##### Source information
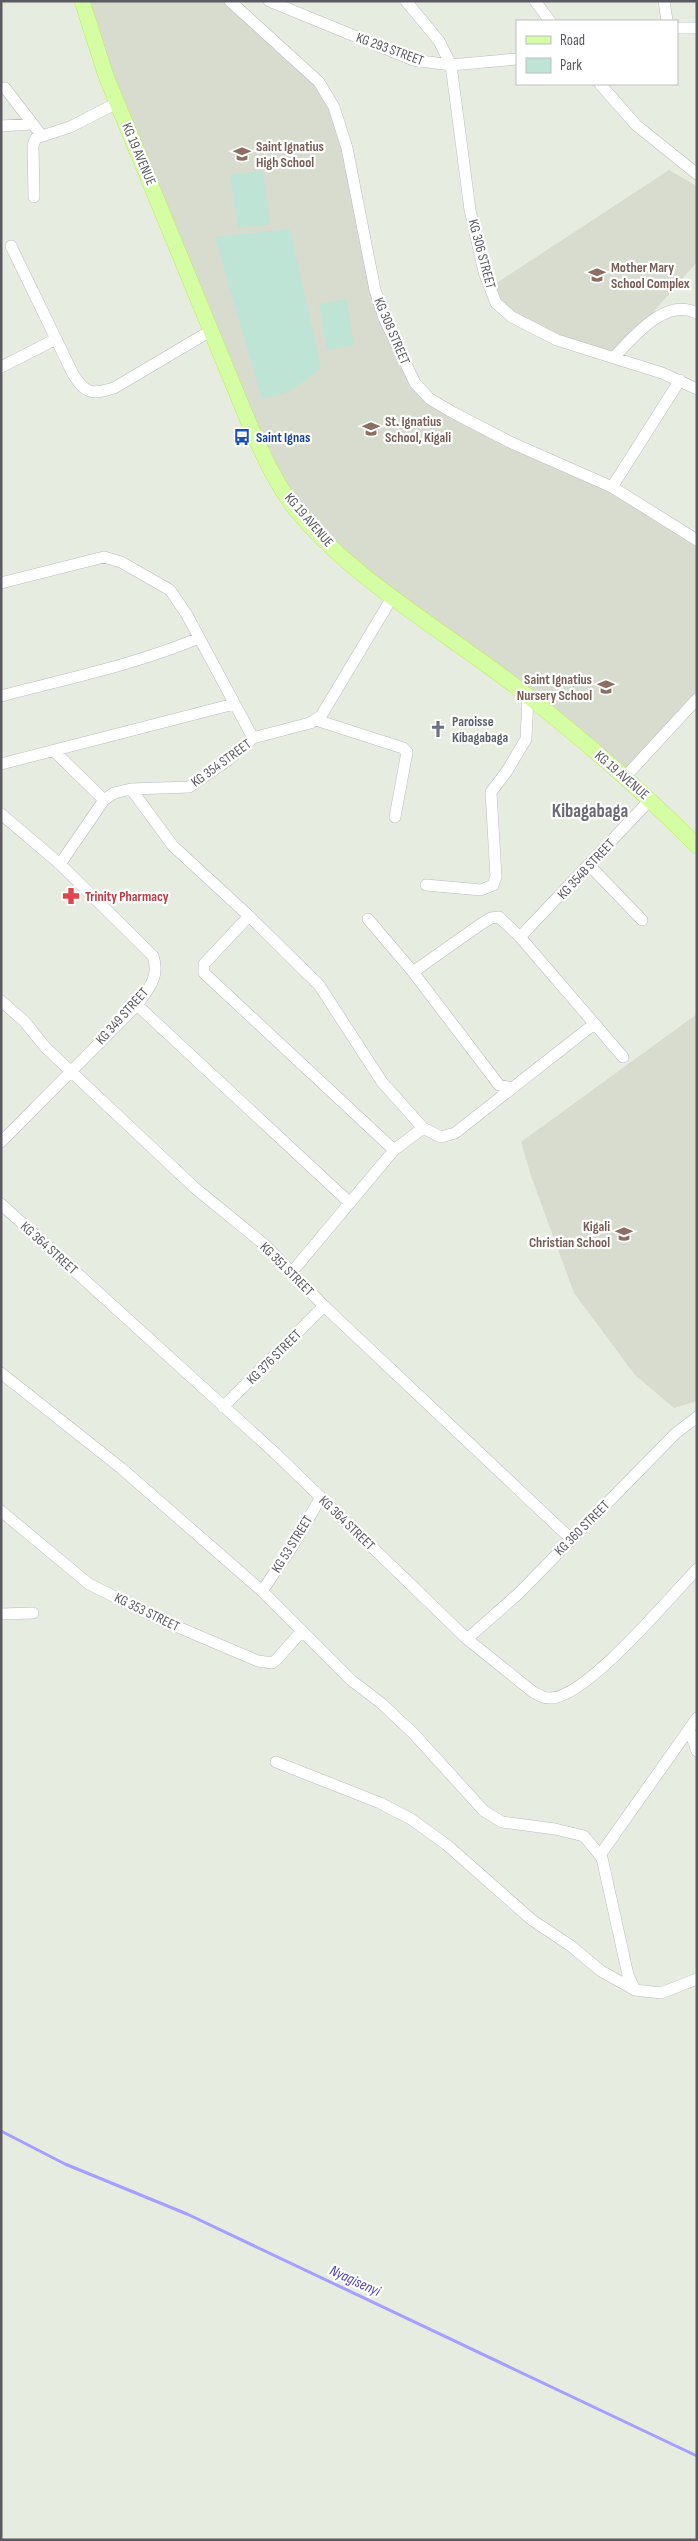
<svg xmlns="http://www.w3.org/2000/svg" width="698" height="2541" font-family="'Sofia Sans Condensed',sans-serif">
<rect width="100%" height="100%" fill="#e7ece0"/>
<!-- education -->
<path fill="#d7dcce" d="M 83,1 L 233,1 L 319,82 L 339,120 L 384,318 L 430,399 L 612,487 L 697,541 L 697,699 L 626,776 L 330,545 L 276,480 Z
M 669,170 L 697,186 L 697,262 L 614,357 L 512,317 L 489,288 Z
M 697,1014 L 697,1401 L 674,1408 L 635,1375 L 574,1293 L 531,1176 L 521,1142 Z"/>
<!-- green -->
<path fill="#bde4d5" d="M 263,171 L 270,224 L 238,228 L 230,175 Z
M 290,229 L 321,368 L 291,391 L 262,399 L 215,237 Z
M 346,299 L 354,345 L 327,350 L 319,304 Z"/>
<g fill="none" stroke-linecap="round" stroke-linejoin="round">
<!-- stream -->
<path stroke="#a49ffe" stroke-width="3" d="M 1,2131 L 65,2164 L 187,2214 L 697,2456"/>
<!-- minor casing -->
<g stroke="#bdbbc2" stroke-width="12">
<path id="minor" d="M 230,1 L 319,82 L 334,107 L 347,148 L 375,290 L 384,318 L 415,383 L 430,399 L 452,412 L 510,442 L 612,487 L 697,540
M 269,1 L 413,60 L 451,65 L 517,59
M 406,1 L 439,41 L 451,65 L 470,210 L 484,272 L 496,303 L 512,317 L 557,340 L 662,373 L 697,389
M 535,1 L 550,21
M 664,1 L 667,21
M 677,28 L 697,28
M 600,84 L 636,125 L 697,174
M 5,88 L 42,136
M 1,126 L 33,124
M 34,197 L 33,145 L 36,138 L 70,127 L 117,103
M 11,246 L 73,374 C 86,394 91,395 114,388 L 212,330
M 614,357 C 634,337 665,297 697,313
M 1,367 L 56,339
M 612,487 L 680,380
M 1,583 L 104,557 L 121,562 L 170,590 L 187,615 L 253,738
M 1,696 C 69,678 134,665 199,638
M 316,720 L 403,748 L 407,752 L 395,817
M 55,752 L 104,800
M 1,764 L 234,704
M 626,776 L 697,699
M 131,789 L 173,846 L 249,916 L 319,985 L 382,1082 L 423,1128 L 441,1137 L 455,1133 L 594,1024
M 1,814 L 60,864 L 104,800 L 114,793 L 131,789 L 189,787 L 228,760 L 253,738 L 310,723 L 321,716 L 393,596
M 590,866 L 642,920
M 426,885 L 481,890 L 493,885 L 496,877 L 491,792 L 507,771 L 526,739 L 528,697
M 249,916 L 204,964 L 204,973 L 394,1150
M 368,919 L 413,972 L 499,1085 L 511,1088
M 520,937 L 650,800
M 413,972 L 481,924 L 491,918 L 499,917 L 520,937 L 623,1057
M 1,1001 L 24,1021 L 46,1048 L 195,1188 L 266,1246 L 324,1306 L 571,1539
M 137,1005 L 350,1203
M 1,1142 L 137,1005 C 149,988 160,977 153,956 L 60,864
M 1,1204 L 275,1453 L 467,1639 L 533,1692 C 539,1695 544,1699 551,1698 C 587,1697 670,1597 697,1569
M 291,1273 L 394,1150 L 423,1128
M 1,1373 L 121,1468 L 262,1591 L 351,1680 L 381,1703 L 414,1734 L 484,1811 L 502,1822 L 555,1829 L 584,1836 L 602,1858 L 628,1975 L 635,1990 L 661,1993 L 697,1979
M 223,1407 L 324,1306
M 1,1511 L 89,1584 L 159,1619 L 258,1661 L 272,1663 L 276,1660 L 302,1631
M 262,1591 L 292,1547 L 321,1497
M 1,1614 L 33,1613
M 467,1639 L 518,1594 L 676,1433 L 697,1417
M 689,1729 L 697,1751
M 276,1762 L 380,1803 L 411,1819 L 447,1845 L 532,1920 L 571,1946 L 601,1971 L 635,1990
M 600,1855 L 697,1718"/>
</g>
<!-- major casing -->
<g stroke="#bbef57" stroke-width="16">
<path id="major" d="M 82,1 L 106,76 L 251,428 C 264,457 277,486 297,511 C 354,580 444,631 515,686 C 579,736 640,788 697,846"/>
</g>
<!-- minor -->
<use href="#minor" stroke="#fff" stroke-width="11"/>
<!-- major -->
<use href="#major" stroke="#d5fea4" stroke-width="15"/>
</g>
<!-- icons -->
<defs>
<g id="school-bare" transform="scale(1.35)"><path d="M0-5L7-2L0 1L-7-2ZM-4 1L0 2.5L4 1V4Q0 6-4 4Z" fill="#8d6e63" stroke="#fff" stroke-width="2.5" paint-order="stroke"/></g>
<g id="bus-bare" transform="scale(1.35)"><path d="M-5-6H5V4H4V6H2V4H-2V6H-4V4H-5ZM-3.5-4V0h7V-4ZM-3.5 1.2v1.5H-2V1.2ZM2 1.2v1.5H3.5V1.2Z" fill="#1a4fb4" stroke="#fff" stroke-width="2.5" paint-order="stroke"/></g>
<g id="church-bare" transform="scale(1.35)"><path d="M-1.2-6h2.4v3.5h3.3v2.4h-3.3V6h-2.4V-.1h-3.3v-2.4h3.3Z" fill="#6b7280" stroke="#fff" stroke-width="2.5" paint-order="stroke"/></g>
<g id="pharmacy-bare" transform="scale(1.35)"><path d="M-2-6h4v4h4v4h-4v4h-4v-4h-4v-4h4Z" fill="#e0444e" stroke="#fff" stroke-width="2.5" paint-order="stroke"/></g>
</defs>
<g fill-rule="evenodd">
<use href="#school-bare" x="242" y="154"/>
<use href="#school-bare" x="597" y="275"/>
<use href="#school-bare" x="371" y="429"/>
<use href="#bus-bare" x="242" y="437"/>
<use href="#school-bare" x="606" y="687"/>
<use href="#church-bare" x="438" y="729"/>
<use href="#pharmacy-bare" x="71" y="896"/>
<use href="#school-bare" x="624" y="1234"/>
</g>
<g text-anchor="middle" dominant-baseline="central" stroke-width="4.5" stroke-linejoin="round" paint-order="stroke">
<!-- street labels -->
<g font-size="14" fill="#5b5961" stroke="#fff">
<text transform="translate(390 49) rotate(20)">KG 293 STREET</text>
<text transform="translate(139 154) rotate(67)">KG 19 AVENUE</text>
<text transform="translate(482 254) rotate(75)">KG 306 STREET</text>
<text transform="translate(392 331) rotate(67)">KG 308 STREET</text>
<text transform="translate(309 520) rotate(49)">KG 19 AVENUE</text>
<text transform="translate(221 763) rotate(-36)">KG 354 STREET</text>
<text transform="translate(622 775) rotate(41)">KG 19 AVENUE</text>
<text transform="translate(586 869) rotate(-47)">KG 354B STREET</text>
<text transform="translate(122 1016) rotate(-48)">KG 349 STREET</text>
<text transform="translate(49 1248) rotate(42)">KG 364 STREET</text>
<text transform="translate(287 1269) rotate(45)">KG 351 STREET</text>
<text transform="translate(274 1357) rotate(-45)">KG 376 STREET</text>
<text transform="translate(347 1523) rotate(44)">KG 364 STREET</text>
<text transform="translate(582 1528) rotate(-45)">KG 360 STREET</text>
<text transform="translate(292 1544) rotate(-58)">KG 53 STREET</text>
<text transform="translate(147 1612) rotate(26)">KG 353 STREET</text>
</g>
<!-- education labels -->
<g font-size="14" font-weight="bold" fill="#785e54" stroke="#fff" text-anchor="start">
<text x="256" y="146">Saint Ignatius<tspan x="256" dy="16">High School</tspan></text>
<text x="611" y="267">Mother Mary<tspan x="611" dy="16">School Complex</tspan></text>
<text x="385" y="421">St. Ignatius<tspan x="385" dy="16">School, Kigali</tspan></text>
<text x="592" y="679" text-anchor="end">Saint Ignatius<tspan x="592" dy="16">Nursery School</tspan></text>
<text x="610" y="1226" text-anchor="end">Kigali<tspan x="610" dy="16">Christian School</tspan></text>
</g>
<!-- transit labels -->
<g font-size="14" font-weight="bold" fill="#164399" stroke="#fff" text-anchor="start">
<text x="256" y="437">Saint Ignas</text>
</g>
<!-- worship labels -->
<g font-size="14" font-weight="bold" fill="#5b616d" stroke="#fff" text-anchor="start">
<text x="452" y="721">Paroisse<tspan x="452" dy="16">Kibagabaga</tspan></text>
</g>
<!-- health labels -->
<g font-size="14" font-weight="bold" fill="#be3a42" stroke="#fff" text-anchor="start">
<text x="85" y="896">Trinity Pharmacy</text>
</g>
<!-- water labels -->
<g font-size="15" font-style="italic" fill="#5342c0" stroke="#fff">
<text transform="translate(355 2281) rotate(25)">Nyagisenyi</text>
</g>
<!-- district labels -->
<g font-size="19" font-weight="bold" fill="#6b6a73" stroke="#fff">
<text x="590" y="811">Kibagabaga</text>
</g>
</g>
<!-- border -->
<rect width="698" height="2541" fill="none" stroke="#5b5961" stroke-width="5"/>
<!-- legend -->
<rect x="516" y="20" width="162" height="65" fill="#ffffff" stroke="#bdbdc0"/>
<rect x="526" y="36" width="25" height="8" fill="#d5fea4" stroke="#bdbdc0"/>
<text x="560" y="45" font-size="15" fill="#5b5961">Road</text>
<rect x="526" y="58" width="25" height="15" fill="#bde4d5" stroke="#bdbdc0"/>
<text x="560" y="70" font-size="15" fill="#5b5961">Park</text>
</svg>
##########
Requirement: Would you copy all lines in the records where the string "linejoin" appears?

Task solution:
<g fill="none" stroke-linecap="round" stroke-linejoin="round">
<g text-anchor="middle" dominant-baseline="central" stroke-width="4.5" stroke-linejoin="round" paint-order="stroke">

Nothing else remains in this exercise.